Von Thomas Daller, Erding

Viele Menschen aus unterschiedlichen Kulturkreisen für längere Zeit auf engem Raum zusammen - das birgt Konfliktpotenzial. In der Asylunterkunft hinter dem Korbinian-Aigner-Gymnasium ist am 2. Juni dieses Jahres so ein Konflikt eskaliert. Ein Afghane soll einen Mann aus dem Senegal wegen nächtlicher Ruhestörung mit einem Stuhl verprügelt haben. Das Verfahren wegen gefährlicher Körperverletzung wurde am Amtsgericht Erding nun gegen eine Geldauflage eingestellt. Eine Verurteilung hätte für den Angeklagten auch massive ausländerrechtliche Konsequenzen nach sich ziehen können.

Die beiden hatten unterschiedliche Tagesabläufe: Der 25-jährige Afghane Ahmed A. jobbte nach eigenen Angaben tagsüber in der Therme Erding, der 30-jährige Senegalese Osman S. konnte am Vormittag ausschlafen und besuchte nachmittags eine Schule. Zwei Nächte hintereinander habe er nicht schlafen können, beklagte sich der Afghane vor Gericht, weil S. immer nachts gekocht oder laute Musik gehört habe. In der dritten Nacht ist er dann ausgerastet. Obwohl um 23 Uhr in den Räumen Nachtruhe herrschen soll, sei S. aufgestanden, habe Licht gemacht und in der Küche Reis gekocht. A. sagte, er habe mit S. gestritten: "Geh nach draußen, wir wollen schlafen." Dabei sei das Essen "auf den Boden gefallen", und dann habe er sich mit dem Stuhl "verteidigt", weil ihn S. mit der Pfanne bedroht habe.

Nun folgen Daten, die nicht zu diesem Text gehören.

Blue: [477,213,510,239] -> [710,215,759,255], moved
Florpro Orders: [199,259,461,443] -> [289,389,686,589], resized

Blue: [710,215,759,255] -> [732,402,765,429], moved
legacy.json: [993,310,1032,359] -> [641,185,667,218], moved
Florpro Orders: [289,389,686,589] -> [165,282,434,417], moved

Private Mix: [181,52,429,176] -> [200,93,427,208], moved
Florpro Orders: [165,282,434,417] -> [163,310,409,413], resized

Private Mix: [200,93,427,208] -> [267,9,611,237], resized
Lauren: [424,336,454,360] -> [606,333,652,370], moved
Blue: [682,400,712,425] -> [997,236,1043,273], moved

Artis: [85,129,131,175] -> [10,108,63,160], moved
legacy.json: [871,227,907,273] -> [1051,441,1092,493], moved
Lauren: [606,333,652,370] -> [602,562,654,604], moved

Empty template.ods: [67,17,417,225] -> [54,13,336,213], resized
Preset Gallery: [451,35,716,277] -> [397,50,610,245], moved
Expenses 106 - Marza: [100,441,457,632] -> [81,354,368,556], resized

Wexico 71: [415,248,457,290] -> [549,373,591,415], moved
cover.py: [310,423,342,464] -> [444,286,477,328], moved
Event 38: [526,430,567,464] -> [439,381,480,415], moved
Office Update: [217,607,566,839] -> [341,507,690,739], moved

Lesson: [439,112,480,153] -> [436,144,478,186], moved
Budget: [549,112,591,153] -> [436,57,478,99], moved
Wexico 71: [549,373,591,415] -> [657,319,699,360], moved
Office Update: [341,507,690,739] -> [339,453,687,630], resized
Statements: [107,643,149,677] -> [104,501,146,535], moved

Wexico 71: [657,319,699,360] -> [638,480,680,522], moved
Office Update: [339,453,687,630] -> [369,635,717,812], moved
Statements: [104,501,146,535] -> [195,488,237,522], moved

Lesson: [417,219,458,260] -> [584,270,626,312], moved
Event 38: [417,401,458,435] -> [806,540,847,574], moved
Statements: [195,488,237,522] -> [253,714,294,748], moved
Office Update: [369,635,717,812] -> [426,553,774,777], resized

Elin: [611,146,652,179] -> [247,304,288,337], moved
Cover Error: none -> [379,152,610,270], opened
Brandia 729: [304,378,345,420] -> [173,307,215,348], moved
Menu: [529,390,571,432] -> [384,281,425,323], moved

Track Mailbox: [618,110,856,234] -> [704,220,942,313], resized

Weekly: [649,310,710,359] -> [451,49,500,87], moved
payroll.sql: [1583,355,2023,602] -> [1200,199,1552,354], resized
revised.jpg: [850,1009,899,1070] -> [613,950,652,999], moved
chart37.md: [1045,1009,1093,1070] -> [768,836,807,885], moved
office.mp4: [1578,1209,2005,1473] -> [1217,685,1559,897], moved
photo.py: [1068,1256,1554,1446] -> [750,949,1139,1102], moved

S. hingegen sagte aus, A. habe ihm die Pfanne aus der Hand geschlagen, so dass der Reis und die Pfanne am Boden gelandet seien. Dann habe A. einen Stuhl an der Lehne gepackt und damit auf seinen Kopf eingeschlagen. Er habe die Arme hochgerissen, um seinen Kopf vor den Schlägen zu schützen, und sei von einem Schlag auf den Unterarm verletzt worden, der so heftig gewesen sei, dass ein Stuhlbein abgebrochen sei. Dann habe er noch einen zweiten Schlag mit dem anderen Stuhlbein gegen den Unterschenkel erhalten. Anschließend habe er fliehen können und die Polizei gerufen.

Deren Ermittlungen gestalteten sich schwierig. Die Stockbetten in dem Raum waren mit Decken verhängt, und die Mitbewohner gaben auf Nachfrage an, entweder bereits geschlafen oder nichts gesehen zu haben. Der zerbrochene Stuhl, die herumliegende Pfanne, der verstreute Reis sowie leicht blutende Schürfwunden am Arm und am Bein des Opfers deckten sich jedoch mit seiner Schilderung. S. wollte jedoch gar keine Strafanzeige erstatten. Er habe die Polizei nur gerufen, damit er von dem aufgebrachten A. nicht noch einmal angegriffen werde, sagte er. Er wurde erst im Erdinger Krankenhaus versorgt und dann für diese Nacht in einer Obdachlosenunterkunft untergebracht, um eine weitere Eskalation zu vermeiden. Er musste dann noch eine Aussage bei der Polizei machen, woraufhin die Staatsanwaltschaft Anklage wegen gefährlicher Körperverletzung gegen A. erhob. Für die beiden Kontrahenten war die Sache längst ausgestanden, sie hatten sich wieder ausgesöhnt. Weil aber A. einen Strafbefehl erhielt über 120 Tagessätze, erhob er Einspruch. Sein Rechtsanwalt hatte ihn über die damit verbundenen ausländerrechtlichen Konsequenzen aufgeklärt.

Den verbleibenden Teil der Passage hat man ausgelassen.